(Front-end code change data)

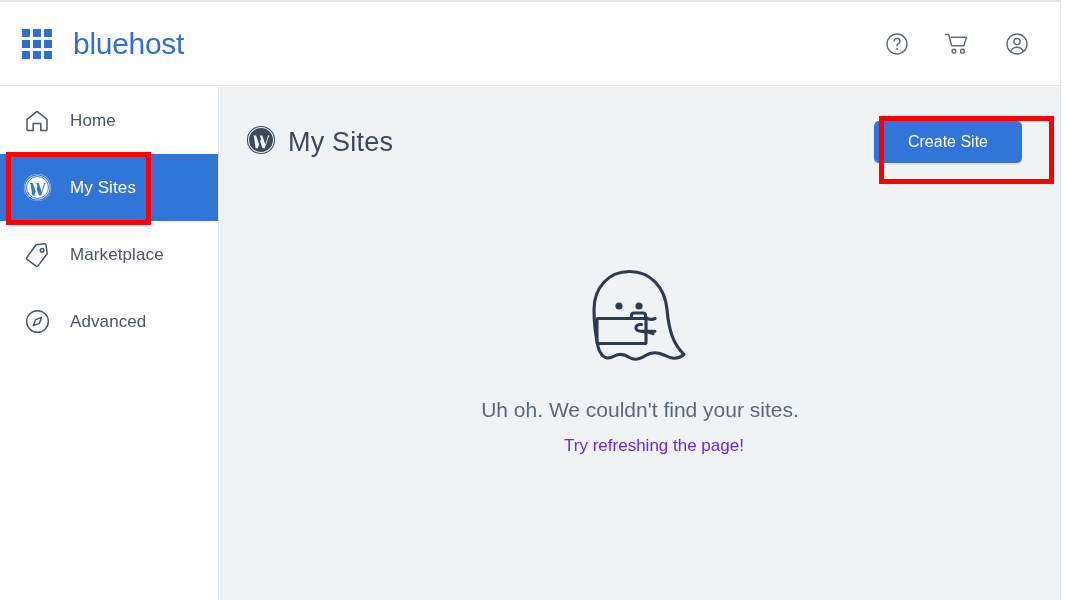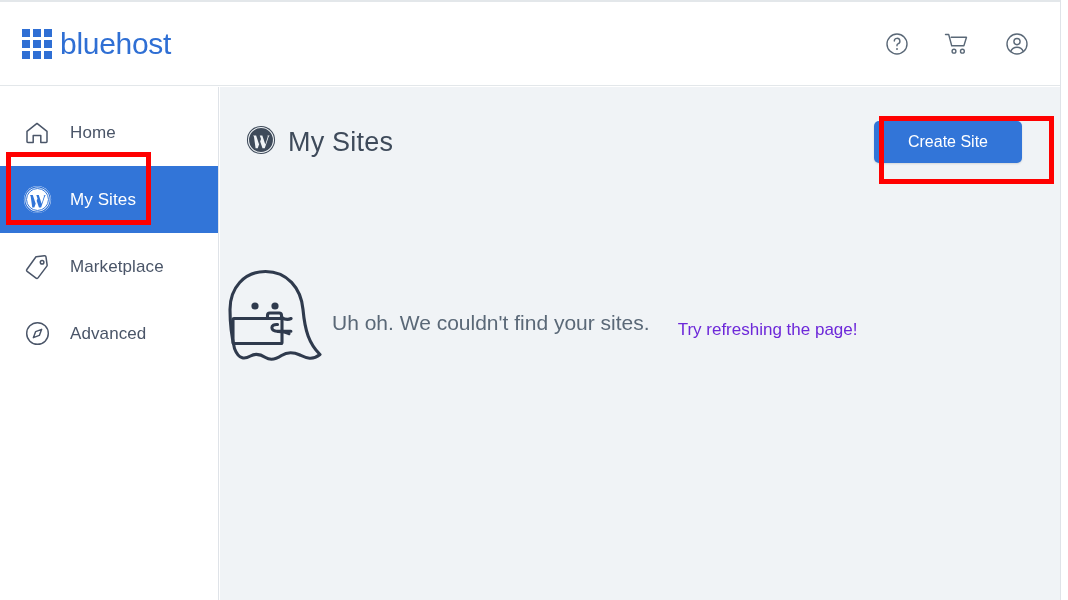--- a/index.html
+++ b/index.html
@@ -50,7 +50,7 @@
   .brand {
     display: flex;
     align-items: center;
-    gap: 8px;
+    gap: 21px;
   }
   .brand-grid {
     display: grid;

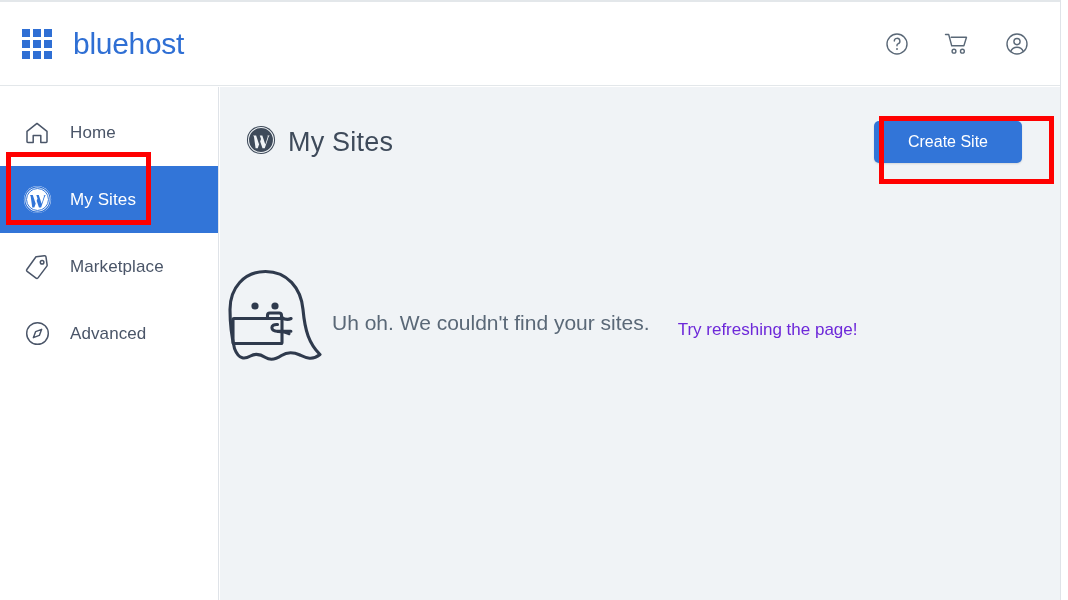--- a/index.html
+++ b/index.html
@@ -89,7 +89,6 @@
     height: 513px;
     background: #ffffff;
     border-right: 1px solid #dfe3e8;
-    padding-top: 12px;
   }
   .nav-item {
     position: relative;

▶ _WORK INSTRUCTION_
Without the pictures, restate each entry exactly.

▶ _RESULT OF THIS EXERCISE_
--- a/index.html
+++ b/index.html
@@ -50,7 +50,7 @@
   .brand {
     display: flex;
     align-items: center;
-    gap: 8px;
+    gap: 21px;
   }
   .brand-grid {
     display: grid;

--- a/index.html
+++ b/index.html
@@ -89,7 +89,6 @@
     height: 513px;
     background: #ffffff;
     border-right: 1px solid #dfe3e8;
-    padding-top: 12px;
   }
   .nav-item {
     position: relative;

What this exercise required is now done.